At this point, they are starting to see what I mean. “You have to go into each service to see if what you’re looking for is included in the package. And not only that; it changes! So one day you might log into Hulu and find the whole Criterion collection is gone, because they’ve moved to another platform!”
Again, nods of recognition. “There’s no central place, really, to look up where a movie or TV show is streaming.” That’s when I explain that, sadly, the world has finally caught up with libraries. “The library website is trying to be that central search. We subscribe to online journals, databases, ebook collections, and instead of making you look through all these platforms, we place this shell on top that will search through all of our subscription content and—hopefully—direct you to the right place to access it.”
I then go into a short history lesson about how libraries used to purchase materials for shared use, and how those materials used to live on our shelves. And that catalogs were our “inventory systems” and that these intricate systems of subject headings and classification schemes were necessary to sort and file materials for retrieval. But now, we no longer own those items on our shelves; they are subscriptions that live elsewhere. I call this the Netflix/Hulu problem. And library “discovery” layers are trying to solve the Netflix/Hulu problem.

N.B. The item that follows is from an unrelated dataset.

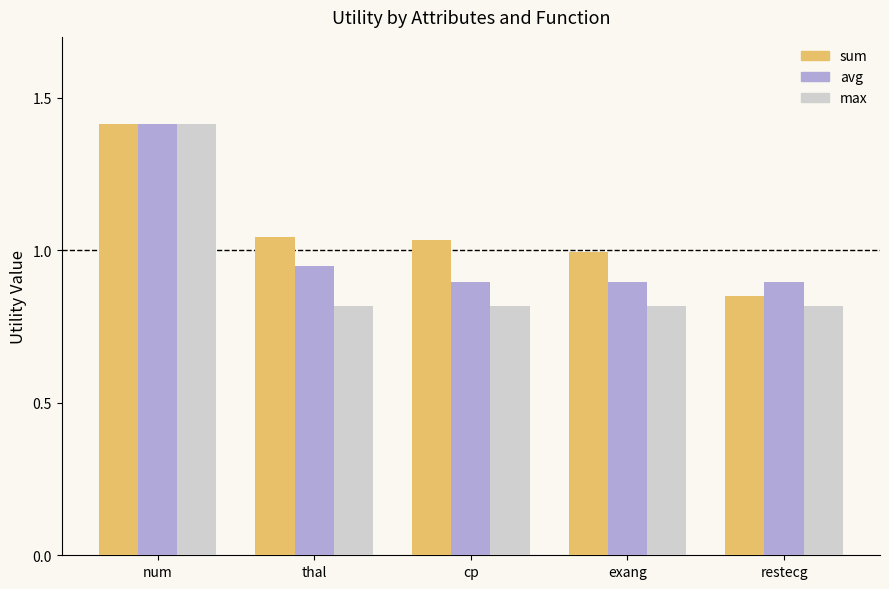

The value of sum at exang is 1.4. True or false?

False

So far I’ve found that this seems to connect with students. Mostly, it clears up that we are not Google (Google doesn’t have to worry about subscriptions). We’re not actually trying to serve up all possible materials on a topic. We’re trying to show you what is available to you based on our subscriptions. But the vendors keep changing it, so things disappear, or there is overlap across databases, so you might get six records for a single journal article (or worse, ten book reviews when you’re looking for the book). It sets the stage for the wonkiness that is a part of library research, primarily by explaining that we are still trying to figure it out. Try as we might, it’s not seamless. It’s not Google. It’s not supposed to be. It’s something else, and nobody’s actually solved it yet.